Exercise - In the listing below, look for "FHEQ" and copy every line that has it.

Exercise input -
===============

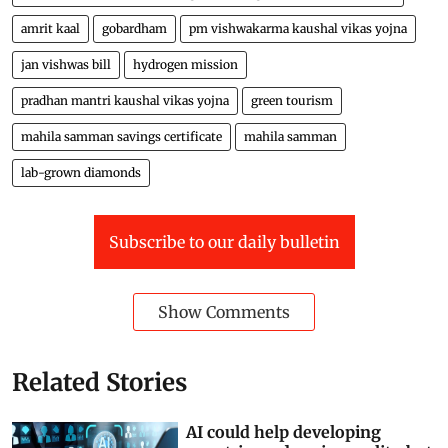
amrit kaal
gobardham
pm vishwakarma kaushal vikas yojna
jan vishwas bill
hydrogen mission
pradhan mantri kaushal vikas yojna
green tourism
mahila samman savings certificate
mahila samman
lab-grown diamonds
Subscribe to our daily bulletin
Show Comments
Related Stories
AI could help developing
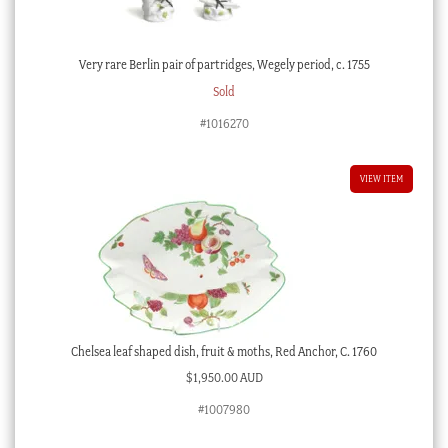
Very rare Berlin pair of partridges, Wegely period, c. 1755
Sold
#1016270
VIEW ITEM
Chelsea leaf shaped dish, fruit & moths, Red Anchor, C. 1760
$
1,950.00 AUD
#1007980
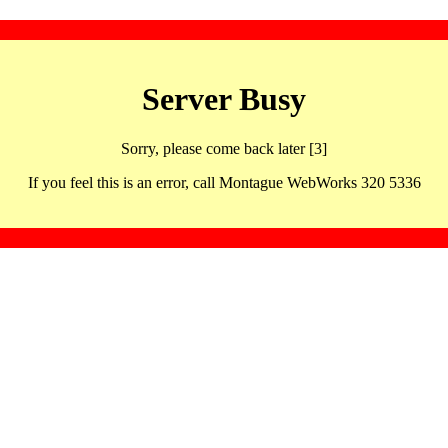
Server Busy
Sorry, please come back later [3]
If you feel this is an error, call Montague WebWorks 320 5336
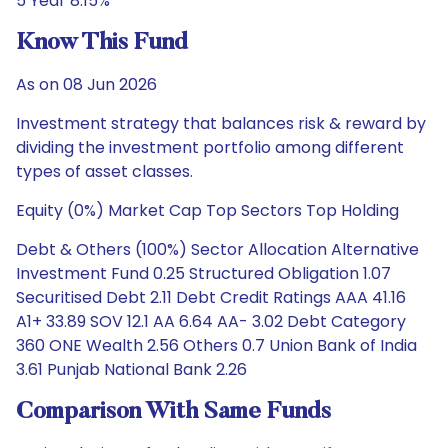
5 Year 8.15%
Know This Fund
As on 08 Jun 2026
Investment strategy that balances risk & reward by
dividing the investment portfolio among different
types of asset classes.
Equity (0%) Market Cap Top Sectors Top Holding
Debt & Others (100%) Sector Allocation Alternative
Investment Fund 0.25 Structured Obligation 1.07
Securitised Debt 2.11 Debt Credit Ratings AAA 41.16
A1+ 33.89 SOV 12.1 AA 6.64 AA- 3.02 Debt Category
360 ONE Wealth 2.56 Others 0.7 Union Bank of India
3.61 Punjab National Bank 2.26
Comparison With Same Funds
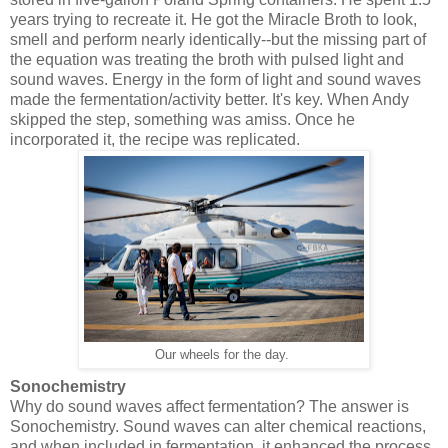
years trying to recreate it. He got the Miracle Broth to look,
smell and perform nearly identically--but the missing part of
the equation was treating the broth with pulsed light and
sound waves. Energy in the form of light and sound waves
made the fermentation/activity better. It's key. When Andy
skipped the step, something was amiss. Once he
incorporated it, the recipe was replicated.
Our wheels for the day.
Sonochemistry
Why do sound waves affect fermentation? The answer is
Sonochemistry. Sound waves can alter chemical reactions,
and when included in fermentation, it enhanced the process.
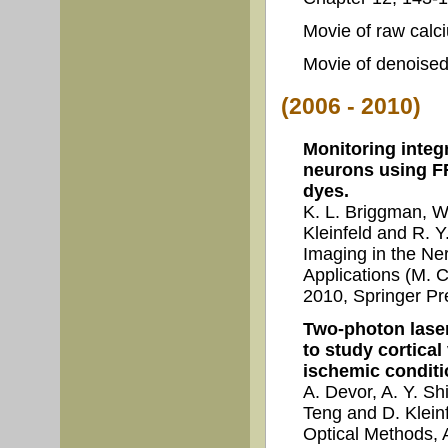
Movie of raw calc
Movie of denoised
(2006 - 2010)
Monitoring integr
neurons using F
dyes.
K. L. Briggman, W.
Kleinfeld and R. Y
Imaging in the N
Applications (M. C
2010, Springer Pr
Two-photon lase
to study cortica
ischemic conditi
A. Devor, A. Y. Shih
Teng and D. Klein
Optical Methods, A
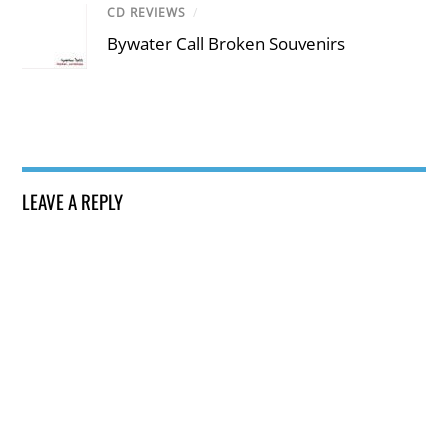
CD REVIEWS
/
Bywater Call Broken Souvenirs
LEAVE A REPLY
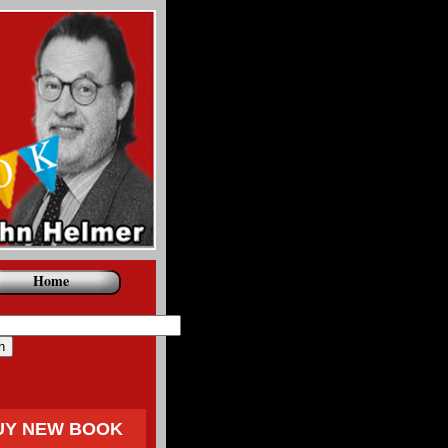
Home
UY NEW BOOK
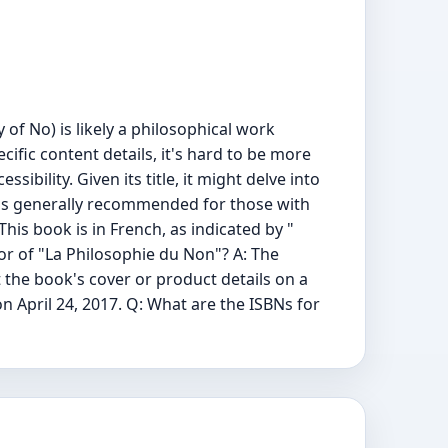
of No) is likely a philosophical work
cific content details, it's hard to be more
sibility. Given its title, it might delve into
It's generally recommended for those with
his book is in French, as indicated by "
hor of "La Philosophie du Non"? A: The
 the book's cover or product details on a
n April 24, 2017. Q: What are the ISBNs for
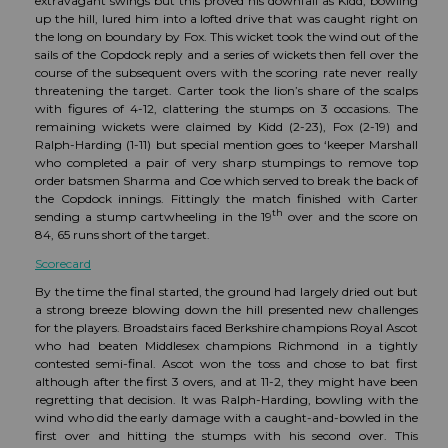
extravagant swings but this proved his downfall as Kidd, bowling
up the hill, lured him into a lofted drive that was caught right on
the long on boundary by Fox. This wicket took the wind out of the
sails of the Copdock reply and a series of wickets then fell over the
course of the subsequent overs with the scoring rate never really
threatening the target. Carter took the lion’s share of the scalps
with figures of 4-12, clattering the stumps on 3 occasions. The
remaining wickets were claimed by Kidd (2-23), Fox (2-19) and
Ralph-Harding (1-11) but special mention goes to ‘keeper Marshall
who completed a pair of very sharp stumpings to remove top
order batsmen Sharma and Coe which served to break the back of
the Copdock innings. Fittingly the match finished with Carter
th
sending a stump cartwheeling in the 19
over and the score on
84, 65 runs short of the target.
Scorecard
By the time the final started, the ground had largely dried out but
a strong breeze blowing down the hill presented new challenges
for the players. Broadstairs faced Berkshire champions Royal Ascot
who had beaten Middlesex champions Richmond in a tightly
contested semi-final. Ascot won the toss and chose to bat first
although after the first 3 overs, and at 11-2, they might have been
regretting that decision. It was Ralph-Harding, bowling with the
wind who did the early damage with a caught-and-bowled in the
first over and hitting the stumps with his second over. This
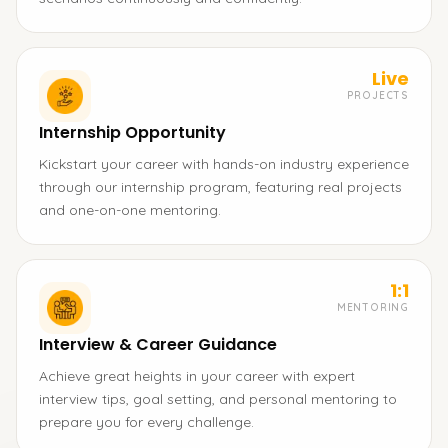
Live
PROJECTS
Internship Opportunity
Kickstart your career with hands-on industry experience
through our internship program, featuring real projects
and one-on-one mentoring.
1:1
MENTORING
Interview & Career Guidance
Achieve great heights in your career with expert
interview tips, goal setting, and personal mentoring to
prepare you for every challenge.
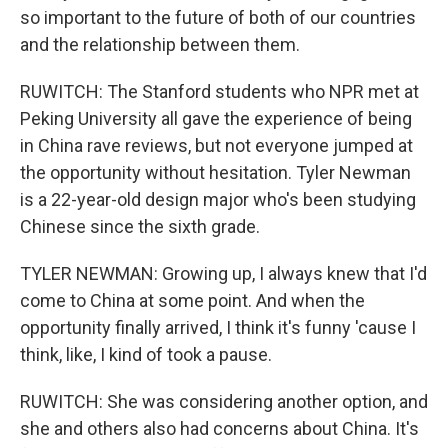
so important to the future of both of our countries
and the relationship between them.
RUWITCH: The Stanford students who NPR met at
Peking University all gave the experience of being
in China rave reviews, but not everyone jumped at
the opportunity without hesitation. Tyler Newman
is a 22-year-old design major who's been studying
Chinese since the sixth grade.
TYLER NEWMAN: Growing up, I always knew that I'd
come to China at some point. And when the
opportunity finally arrived, I think it's funny 'cause I
think, like, I kind of took a pause.
RUWITCH: She was considering another option, and
she and others also had concerns about China. It's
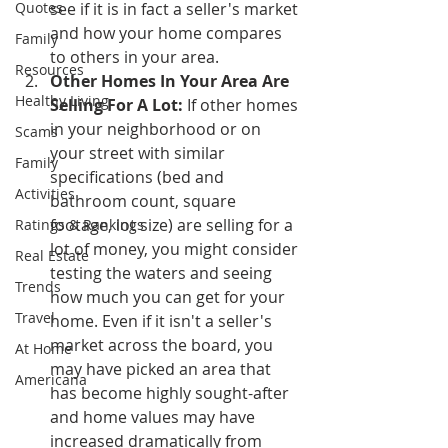
Quotes
see if it is in fact a seller's market 
and how your home compares 
Family
to others in your area.
Resources
Other Homes In Your Area Are 
Healthy Living
Selling For A Lot:
 If other homes 
in your neighborhood or on 
Scams
your street with similar 
Family
specifications (bed and 
Activities
bathroom count, square 
footage, lot size) are selling for a 
Ratings & Rankings
lot of money, you might consider 
Real Estate
testing the waters and seeing 
Trends
how much you can get for your 
Travel
home. Even if it isn't a seller's 
market across the board, you 
At Home
may have picked an area that 
Americana
has become highly sought-after 
and home values may have 
increased dramatically from 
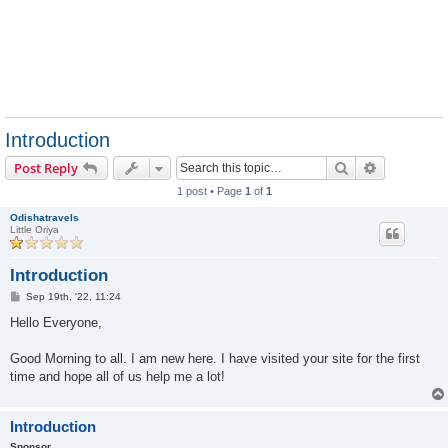
Introduction
Search
Advanced s
Post Reply
1 post • Page
1
of
1
Odishatravels
Little Oriya
Introduction
P
Sep 19th, '22, 11:24
o
s
Hello Everyone,
t
Good Morning to all. I am new here. I have visited your site for the first
time and hope all of us help me a lot!
Introduction
Sponsor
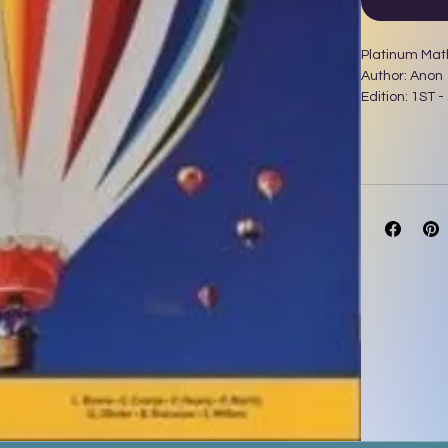
Platinum Mat
Author: Anon
Edition: 1ST -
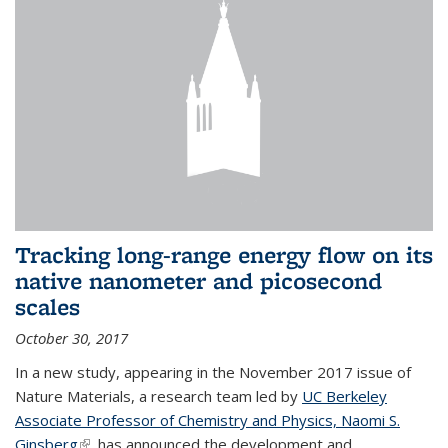
Tracking long-range energy flow on its
native nanometer and picosecond
scales
October 30, 2017
In a new study, appearing in the November 2017 issue of
Nature Materials, a research team led by
UC Berkeley
Associate Professor of Chemistry and Physics, Naomi S.
Ginsberg
(link is external)
, has announced the development and...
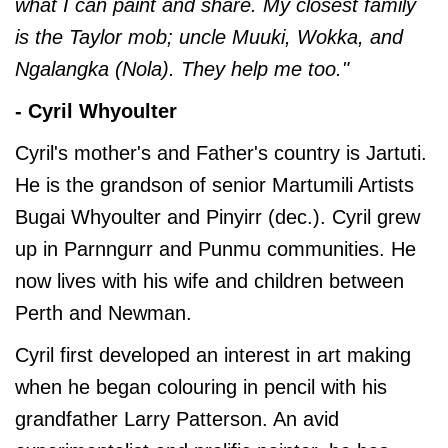
what I can paint and share. My closest family
is the Taylor mob; uncle Muuki, Wokka, and
Ngalangka (Nola). They help me too."
- Cyril Whyoulter
Cyril's mother's and Father's country is Jartuti.
He is the grandson of senior Martumili Artists
Bugai Whyoulter and Pinyirr (dec.). Cyril grew
up in Parnngurr and Punmu communities. He
now lives with his wife and children between
Perth and Newman.
Cyril first developed an interest in art making
when he began colouring in pencil with his
grandfather Larry Patterson. An avid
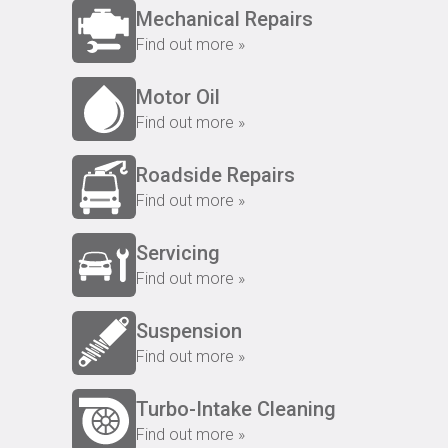
Mechanical Repairs
Find out more »
Motor Oil
Find out more »
Roadside Repairs
Find out more »
Servicing
Find out more »
Suspension
Find out more »
Turbo-Intake Cleaning
Find out more »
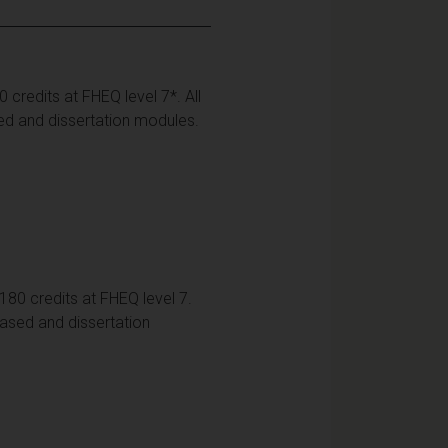
credits at FHEQ level 7*. All
ed and dissertation modules.
80 credits at FHEQ level 7.
based and dissertation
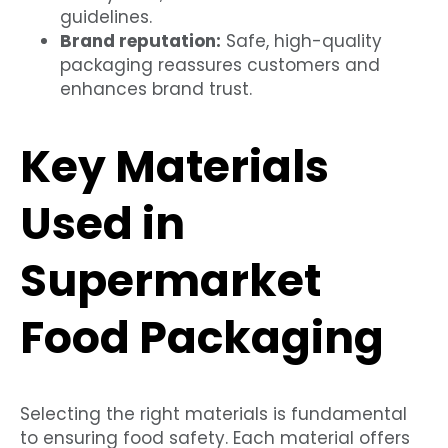
guidelines.
Brand reputation:
Safe, high-quality
packaging reassures customers and
enhances brand trust.
Key Materials
Used in
Supermarket
Food Packaging
Selecting the right materials is fundamental
to ensuring food safety. Each material offers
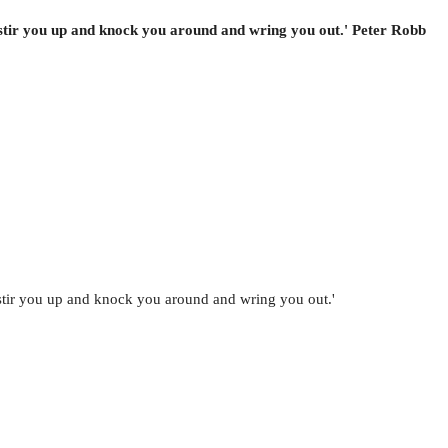
 stir you up and knock you around and wring you out.' Peter Robb
 stir you up and knock you around and wring you out.'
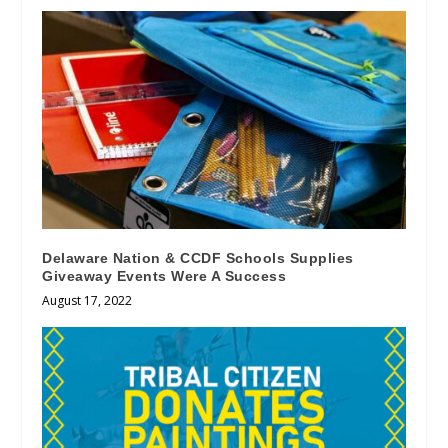
Delaware Nation & CCDF Schools Supplies
Giveaway Events Were A Success
August 17, 2022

===============

Solution for this task -
credits at FHEQ level 7*. All
80 credits at FHEQ level 7.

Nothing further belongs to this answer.